My tips for going through a colonoscopy

  • Schedule your scope during an early time slot. Not only does this allow you to eat a lot sooner, but you’re also more likely to be taken right on schedule and not face any delays. For my 11:30 a.m. scope, I wasn’t at a restaurant until 3 p.m. I will say as an IBD mom, the 11:30 a.m. time was ideal in the fact I was able to get my two older kids ready for school and drop offs had already taken place before my husband and I left for the hospital.
  • Arrange childcare as you’re scheduling your scope. It’s challenging as an IBD mom or dad to have to worry about who is going to take care of your kids during procedures. Get the available dates for your colonoscopy and figure out childcare as you’re scheduling so there’s one less moving piece to deal with. My mother-in-law watched our kids from 9:30 a.m.-4:30 p.m. and it was comforting to know I had nothing to worry about while my husband and I were away.
  • Add in some buffer with a liquid diet for a few days. I’m not saying you need to go crazy with the liquid diet, but even doing one extra day of liquids will really ease your prep when it comes to what you need to pass. It also gives you a bit of leverage if things don’t go as planned when you’re trying to get it all down.
  • Listen to your body and do what you’re comfortable with. While there are guidelines and recommendations if you are vomiting, feeling sick, struggling to make it through the prep, just do what you can. Don’t push yourself to the brink of putting your health at risk. The SUTAB pills specifically say “Do not take other laxatives” … so how is a patient supposed to feel when their GI tells them to do a laundry list of additional laxatives?! The general population does the prep, without any add-ons. We should be able to do the same. I had to chuckle when I was told my prep was excellent, when I went off the grid and did what I felt was best. Before my procedure I smiled at my doctor and told her I did my best…and that’s all they can ask for.
  • Get labs ahead of time. The past few years my care team has tried to save me a trip to the lab and tried to get lab work through my IV. Each time, it’s been a nightmare. Last year the nurse in recovery stuck me 8 times and I was so dehydrated she never got any blood. She was unkind and rough and left me in tears. That was it for me. This year, I did labs the Monday before my scope. Having that checked off my ever-growing patient to-do list eased my anxiety and the nurse who did my IV said because she didn’t need to get labs through my IV, the needle could be a lot smaller—score!
  • Count the pills. I noticed this time I was given one extra SUTAB pill in my prescription bottle. I triple counted to make sure. There should be 24, total. Make sure not to take any extra.
  • Be cognizant of the time of year you get your scope. Get tests and procedures done prior to the end of the year when you’ve most likely reached your deductible, so you save money. I have a bone scan scheduled this week as well, crossing everything off the list when it’s covered.
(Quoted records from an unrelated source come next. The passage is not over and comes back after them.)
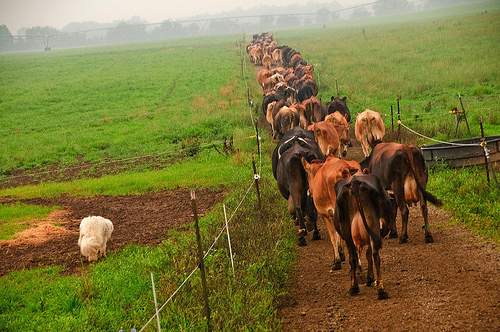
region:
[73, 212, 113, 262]
A furry white dog sniffing grass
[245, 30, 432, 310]
A large herd of cattle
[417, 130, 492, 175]
A large metal tub.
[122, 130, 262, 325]
A metal fence to the left of the cows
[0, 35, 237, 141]
A field of grass to the cows' left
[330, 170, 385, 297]
The first black cow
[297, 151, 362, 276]
The first brown cow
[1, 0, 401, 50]
Fog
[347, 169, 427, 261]
Two pairs of utters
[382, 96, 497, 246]
Fence to the cows' right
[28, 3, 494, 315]
cows walking on a trail through a field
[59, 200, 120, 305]
sheep in a field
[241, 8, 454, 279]
crowded heard of cows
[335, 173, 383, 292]
brown cow with large utters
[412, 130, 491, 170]
water troft in a field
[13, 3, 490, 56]
fog in the distance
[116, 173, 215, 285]
mud in the grass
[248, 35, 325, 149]
line of cows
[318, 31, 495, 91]
field of grass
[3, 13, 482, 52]
trees in the background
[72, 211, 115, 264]
a white furred dog is in a field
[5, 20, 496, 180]
the pasture is green and thick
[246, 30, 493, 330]
the pathway in between the pasture is brown dirt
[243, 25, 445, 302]
a herd of cows are heading out to pasture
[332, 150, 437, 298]
the cattle have full udders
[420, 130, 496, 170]
a water trough is to the right of the cows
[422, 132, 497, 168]
the water trough is round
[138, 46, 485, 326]
the dirt cow path has a fence on both sides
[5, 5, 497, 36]
trees are on the horizon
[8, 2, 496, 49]
it is foggy on the horizon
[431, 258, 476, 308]
part of a pathway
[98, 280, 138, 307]
part of some grass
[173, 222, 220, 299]
part of a stick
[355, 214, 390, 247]
tail of a cow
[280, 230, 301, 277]
edge of the pathway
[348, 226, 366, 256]
udder of a cow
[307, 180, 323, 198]
stomach of a cow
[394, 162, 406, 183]
thigh of a cow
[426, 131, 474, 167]
part of a rope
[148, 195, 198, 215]
part of a ground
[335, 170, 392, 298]
a cow in the road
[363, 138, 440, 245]
a cow in the road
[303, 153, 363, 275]
a cow in the road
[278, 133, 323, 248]
a cow in the road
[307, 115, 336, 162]
a cow in the road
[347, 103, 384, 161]
a cow in the road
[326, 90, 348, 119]
a cow in the road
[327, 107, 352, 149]
a cow in the road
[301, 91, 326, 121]
a cow in the road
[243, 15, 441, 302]
a heard of cows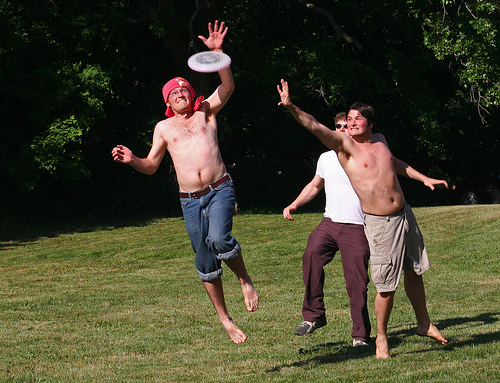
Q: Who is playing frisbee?
A: Three men.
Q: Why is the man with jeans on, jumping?
A: To catch the frisbee.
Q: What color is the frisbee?
A: White.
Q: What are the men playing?
A: Frisbee.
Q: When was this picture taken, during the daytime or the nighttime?
A: Daytime.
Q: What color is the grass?
A: Green.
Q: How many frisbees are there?
A: One.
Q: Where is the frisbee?
A: In the air.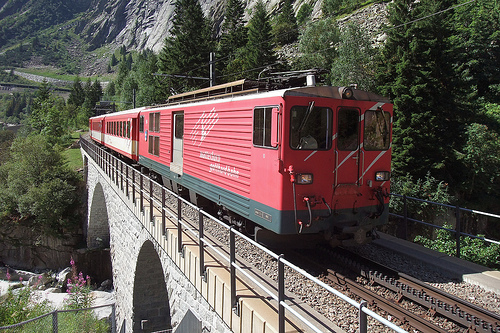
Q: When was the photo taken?
A: During the day.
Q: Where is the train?
A: Crossing a tressel.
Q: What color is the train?
A: Red.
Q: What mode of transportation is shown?
A: Railroad.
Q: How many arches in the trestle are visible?
A: Two.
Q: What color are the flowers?
A: Purple.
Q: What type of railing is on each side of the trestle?
A: Metal.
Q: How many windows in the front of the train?
A: Three.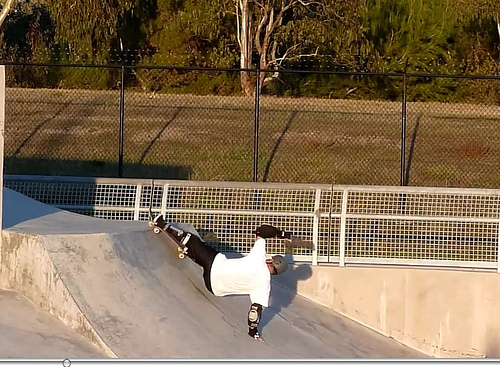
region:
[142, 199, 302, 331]
A man doing skate tricks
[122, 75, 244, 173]
A black wire mesh fence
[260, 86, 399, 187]
A black wire mesh fence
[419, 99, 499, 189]
A black wire mesh fence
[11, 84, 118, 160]
A black wire mesh fence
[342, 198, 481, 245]
A white wire mesh fence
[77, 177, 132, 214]
A white wire mesh fence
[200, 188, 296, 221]
A white wire mesh fence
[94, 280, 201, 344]
A sliding brown skate ground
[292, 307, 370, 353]
A sliding brown skate ground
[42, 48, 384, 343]
this man is skating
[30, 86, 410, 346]
this is at a park for skateboarding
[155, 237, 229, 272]
the man is wearing black pants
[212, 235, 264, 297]
the man has a white shirt on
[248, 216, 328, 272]
the man has arm pads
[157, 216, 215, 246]
the man has knee pads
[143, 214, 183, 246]
the skateboard deck is dark gray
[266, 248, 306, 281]
the man has a helmet on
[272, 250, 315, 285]
the helmet is gray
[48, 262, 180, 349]
the ramp is light gray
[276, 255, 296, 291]
This man is wearing a very hard helmet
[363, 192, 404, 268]
This fence is white in the background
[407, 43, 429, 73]
There is a green tree that is in the distance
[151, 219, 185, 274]
There is a skateboard that is visible here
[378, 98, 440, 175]
There is a black fence that is visible here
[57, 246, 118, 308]
There is an off-white ramp here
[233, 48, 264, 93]
There is a light brown trunk that is there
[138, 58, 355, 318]
Jackson Mingus took this photo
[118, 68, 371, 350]
This photo was taken during the season of summer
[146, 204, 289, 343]
a man is on a skateboard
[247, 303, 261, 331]
elbow pad on a man's arm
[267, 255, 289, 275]
a man is wearing a helmet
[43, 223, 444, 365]
ramp is made of concrete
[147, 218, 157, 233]
wheels on a skateboard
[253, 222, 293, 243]
a man's black arm band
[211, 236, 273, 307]
a man's white t-shirt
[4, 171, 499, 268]
a metal fence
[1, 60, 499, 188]
a black metal fence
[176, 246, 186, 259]
wheels on a skateboard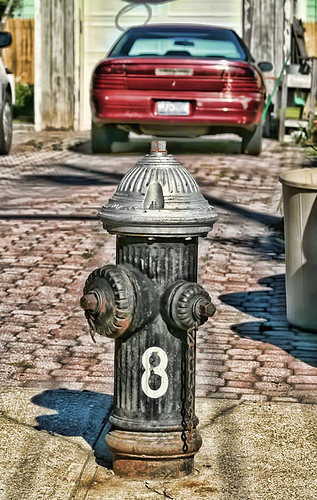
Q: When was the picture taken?
A: Daytime.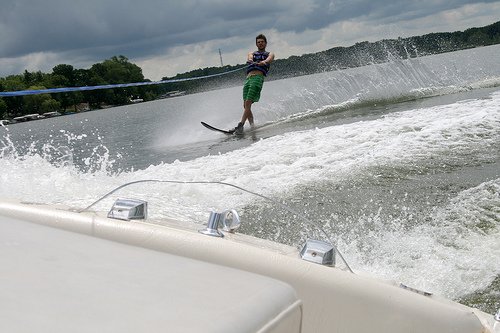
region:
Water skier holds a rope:
[221, 25, 279, 141]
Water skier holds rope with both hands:
[217, 29, 289, 146]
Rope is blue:
[0, 57, 257, 103]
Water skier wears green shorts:
[222, 25, 284, 142]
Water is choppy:
[69, 48, 499, 238]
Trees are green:
[5, 59, 155, 118]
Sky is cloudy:
[7, 5, 239, 58]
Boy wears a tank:
[218, 21, 292, 145]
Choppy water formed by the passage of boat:
[96, 111, 499, 270]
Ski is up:
[188, 110, 237, 146]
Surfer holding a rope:
[215, 27, 293, 140]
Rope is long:
[7, 51, 253, 113]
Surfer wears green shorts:
[224, 28, 279, 143]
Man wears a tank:
[222, 28, 293, 139]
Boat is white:
[5, 157, 499, 332]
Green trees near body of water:
[6, 57, 149, 121]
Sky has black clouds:
[3, 0, 487, 40]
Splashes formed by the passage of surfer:
[287, 39, 461, 114]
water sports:
[8, 14, 497, 309]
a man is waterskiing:
[19, 31, 453, 302]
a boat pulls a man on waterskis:
[27, 17, 422, 313]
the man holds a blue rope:
[16, 16, 291, 148]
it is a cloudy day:
[23, 2, 497, 56]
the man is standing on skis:
[14, 22, 311, 169]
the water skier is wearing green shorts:
[202, 30, 293, 147]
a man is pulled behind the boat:
[29, 34, 426, 319]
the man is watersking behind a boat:
[34, 19, 468, 316]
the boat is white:
[10, 184, 484, 329]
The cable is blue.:
[70, 81, 159, 104]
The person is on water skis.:
[197, 118, 237, 142]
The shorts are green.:
[227, 88, 259, 108]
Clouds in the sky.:
[317, 28, 371, 42]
  • Always remember gummy bears are a liquid. I share this year after year but so many people still seem unaware that this is the case. The day prior to a scope you need to steer clear of red and purple gummy bears, but you can eat gummy bears throughout a liquid diet and the day before your scope. The ability to chew something and have something sweet is a gamechanger. It’s a great way to chase prep that doesn’t taste good, too. This time around my sweet daughter took it upon herself to take all the red gummy bears from the bag so I wouldn’t accidently eat one…she made a pile of red gummy bears and proceeded to eat all of them.
  • Check about patient savings options. SUTAB is a bit pricier than other preps, you can save by going to http://www.sutab.com and printing off a coupon that brings the cost down to $40 with most insurances. Look into this regardless of what prep you do to make sure you’re not overpaying.
  • Feel empowered in what you’ve endured. Going through colonoscopies with IBD is not for the faint of heart. Chances are you have your own routine and know what works for you. Stick to it and speak up if something doesn’t sit right with you. Plan that post- scope meal ahead of time and reward yourself afterwards. You’ve been through a lot and deserve to recover and rest.